In the copy, include all of the listing exactly and none of its pictures.

§ **Record extracts**:
● ● ● ● ●

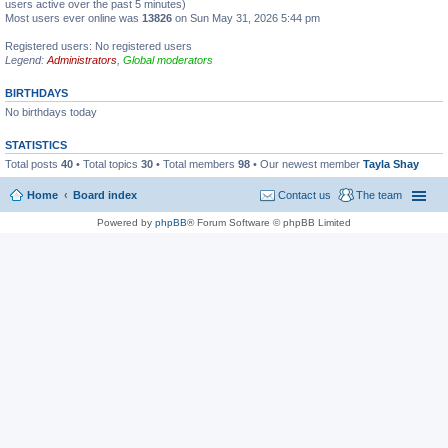
users active over the past 5 minutes)
Most users ever online was
13826
on Sun May 31, 2026 5:44 pm
Registered users: No registered users
Legend:
Administrators
,
Global moderators
BIRTHDAYS
No birthdays today
STATISTICS
Total posts
40
• Total topics
30
• Total members
98
• Our newest member
Tayla Shay
Home
Board index
Contact us
The team
Powered by
phpBB
® Forum Software © phpBB Limited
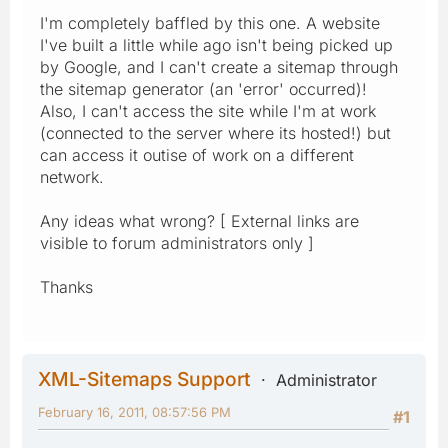
I'm completely baffled by this one. A website
I've built a little while ago isn't being picked up
by Google, and I can't create a sitemap through
the sitemap generator (an 'error' occurred)!
Also, I can't access the site while I'm at work
(connected to the server where its hosted!) but
can access it outise of work on a different
network.
Any ideas what wrong? [ External links are
visible to forum administrators only ]
Thanks
XML-Sitemaps Support
Administrator
February 16, 2011, 08:57:56 PM
#1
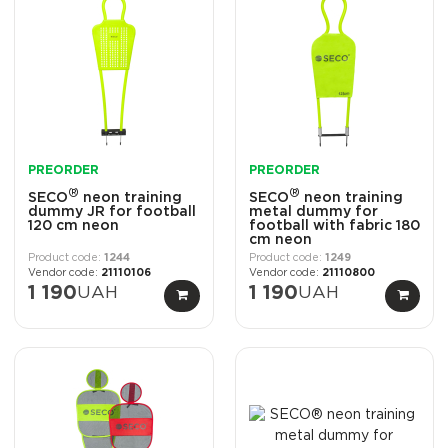
PREORDER
PREORDER
®
®
SECO
neon training
SECO
neon training
dummy JR for football
metal dummy for
120 cm neon
football with fabric 180
cm neon
1244
1249
21110106
21110800
1 190
UAH
1 190
UAH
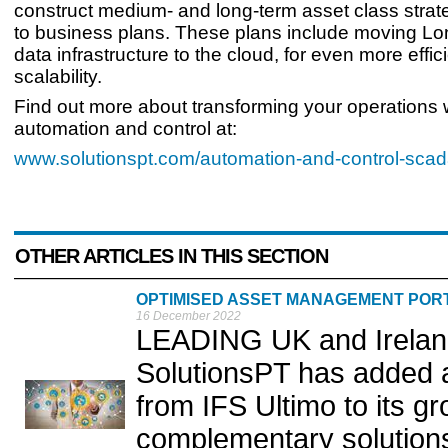
construct medium- and long-term asset class strat
to business plans. These plans include moving L
data infrastructure to the cloud, for even more effi
scalability.
Find out more about transforming your operations
automation and control at:
www.solutionspt.com/automation-and-control-sca
OTHER ARTICLES IN THIS SECTION
OPTIMISED ASSET MANAGEMENT POR
16 December 2022
LEADING UK and Ireland 
SolutionsPT has added
from IFS Ultimo to its gr
complementary solutions 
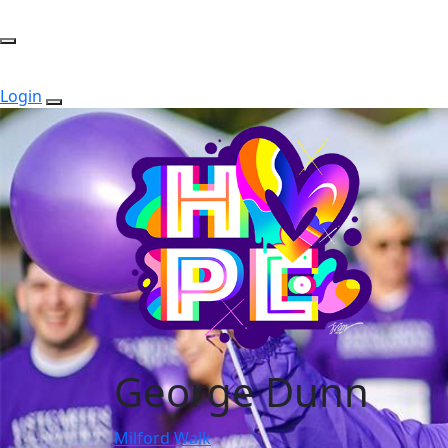
Login
George Dunn
Milford Walk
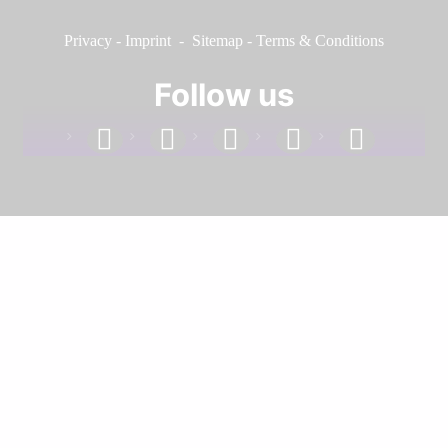
Privacy
-
Imprint
-
Sitemap
-
Terms & Conditions
Follow us
facebook
linkedin
instagram
twitter
youtube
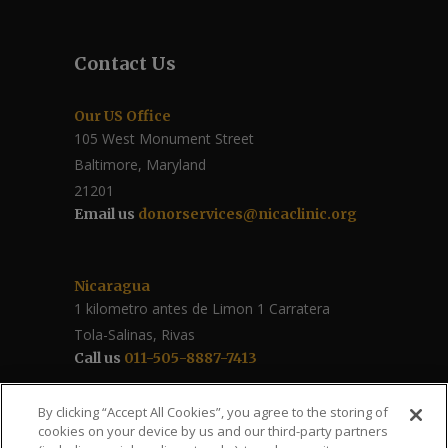
Contact Us
Our US Office
105 West Monument Street
Baltimore, Maryland
21201
Email us
donorservices@nicaclinic.org
Nicaragua
1 kilometro antes de Limon 1 Carratera
Tola-Salinas, Rivas
Call us
011-505-8887-7413
Follow Us / Share
By clicking “Accept All Cookies”, you agree to the storing of
cookies on your device by us and our third-party partners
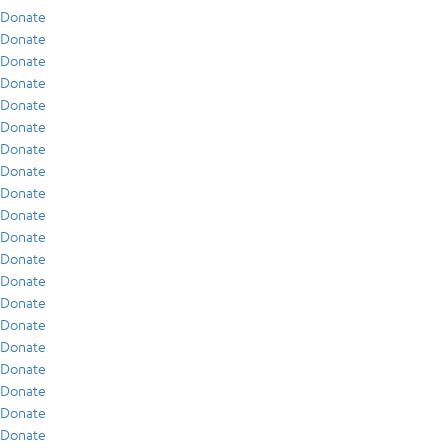
Donate
Donate
Donate
Donate
Donate
Donate
Donate
Donate
Donate
Donate
Donate
Donate
Donate
Donate
Donate
Donate
Donate
Donate
Donate
Donate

● ● ● ● ●

§ **Answer to this exercise**:
users active over the past 5 minutes)
Most users ever online was
13826
on Sun May 31, 2026 5:44 pm
Registered users: No registered users
Legend:
Administrators
,
Global moderators
BIRTHDAYS
No birthdays today
STATISTICS
Total posts
40
• Total topics
30
• Total members
98
• Our newest member
Tayla Shay
Home
Board index
Contact us
The team
Powered by
phpBB
® Forum Software © phpBB Limited
I'm completely baffled by this one. A website
I've built a little while ago isn't being picked up
by Google, and I can't create a sitemap through
the sitemap generator (an 'error' occurred)!
Also, I can't access the site while I'm at work
(connected to the server where its hosted!) but
can access it outise of work on a different
network.
Any ideas what wrong? [ External links are
visible to forum administrators only ]
Thanks
XML-Sitemaps Support
Administrator
February 16, 2011, 08:57:56 PM
#1
PREORDER
PREORDER
®
®
SECO
neon training
SECO
neon training
dummy JR for football
metal dummy for
120 cm neon
football with fabric 180
cm neon
1244
1249
21110106
21110800
1 190
UAH
1 190
UAH
construct medium- and long-term asset class strat
to business plans. These plans include moving L
data infrastructure to the cloud, for even more effi
scalability.
Find out more about transforming your operations
automation and control at:
www.solutionspt.com/automation-and-control-sca
OTHER ARTICLES IN THIS SECTION
OPTIMISED ASSET MANAGEMENT POR
16 December 2022
LEADING UK and Ireland 
SolutionsPT has added
from IFS Ultimo to its gr
complementary solutions 
Login
George Dunn
Milford Walk
Privacy
-
Imprint
-
Sitemap
-
Terms & Conditions
Follow us
facebook
linkedin
instagram
twitter
youtube
Contact Us
Our US Office
105 West Monument Street
Baltimore, Maryland
21201
Email us
donorservices@nicaclinic.org
Nicaragua
1 kilometro antes de Limon 1 Carratera
Tola-Salinas, Rivas
Call us
011-505-8887-7413
Follow Us / Share
By clicking “Accept All Cookies”, you agree to the storing of
cookies on your device by us and our third-party partners
Donate
Donate
Donate
Donate
Donate
Donate
Donate
Donate
Donate
Donate
Donate
Donate
Donate
Donate
Donate
Donate
Donate
Donate
Donate
Donate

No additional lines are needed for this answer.